Genesis is still the first platform to provide comprehensive support for soft muscles and soft robots and their interaction with rigid robots. Genesis also comes with a soft robot configuration system similar to URDF. The official also provides a relevant tutorial: https://genesis-world.readthedocs.io/en/latest/user_guide/getting_started/soft_robots.html.
Genesis is also capable of simulating hybrid robots with soft skin and rigid bones.
Voice audio, facial expressions and emotion generation
Audio and facial expressions are also the modalities that Genesis wants to integrate. The following shows two examples:
The character’s emotions change from neutral to angry and then to happy.

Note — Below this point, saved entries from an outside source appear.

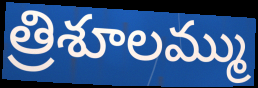
త్రిశూలమ్ము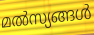
മൽസ്യങ്ങൾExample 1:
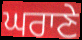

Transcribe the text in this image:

ਘਰਾਣੇ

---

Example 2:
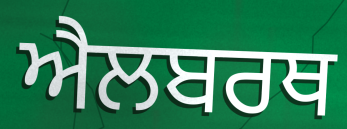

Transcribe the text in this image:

ਐਲਬਰਥ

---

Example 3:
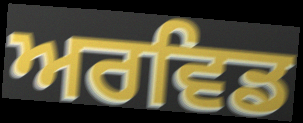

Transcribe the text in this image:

ਅਰਵਿਡ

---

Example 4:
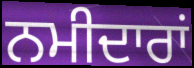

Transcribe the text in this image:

Genesis generalizes the change of emotions to different faces
Conclusion
Finally, Zhou Xian showed a Tetris game created with Genesis. The blocks in the game are made of jelly material and can move in accordance with realistic physical laws.

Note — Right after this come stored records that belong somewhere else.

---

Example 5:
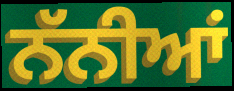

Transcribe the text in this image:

ਨੱਨੀਆਂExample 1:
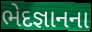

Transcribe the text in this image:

ભેદજ્ઞાનના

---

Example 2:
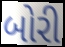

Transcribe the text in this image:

બોરી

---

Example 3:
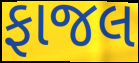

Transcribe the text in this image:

ફાજલ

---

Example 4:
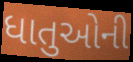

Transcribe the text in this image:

ધાતુઓની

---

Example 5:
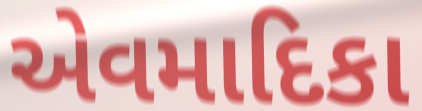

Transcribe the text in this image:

એવમાદિકા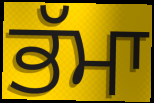
ਭੱਮਾ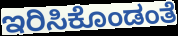
ಇರಿಸಿಕೊಂಡಂತೆ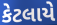
કેટલાયે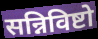
सन्निविष्टो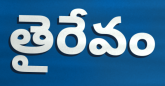
తైరేవం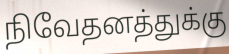
நிவேதனத்துக்கு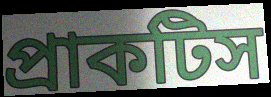
প্রাকটিস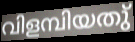
വിളമ്പിയതു്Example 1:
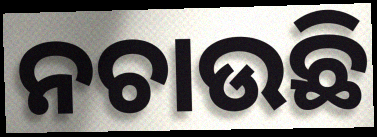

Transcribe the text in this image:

ନଚାଉଛି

We may have come across similar videos before, but those are the results carefully crafted by video special effects artists. Now, Genesis can be exported with one click and further transformed into a real and achievable technological breakthrough.
Professor Gan Chuang shared his experience of participating in this project on X:
“Since 2018, I decided to shift my research focus from vision to embodied AI because I was fascinated by creating general agents that can interact with the physical world and other intelligent beings with similar human flexibility – we call this field embodied AGI (embodied AGI).”
Generative Physics Simulator is all You Need!
He also wrote: “To be honest, sometimes I think this simulator may be too advanced to be released, but we believe it is crucial to make it completely open source and build a strong community around our mission! Please join the Genesis community! We hope to convince the robotics research community that ‘”. ”
It has to be said that it is really very much looking forward to the practical applications of Genesis!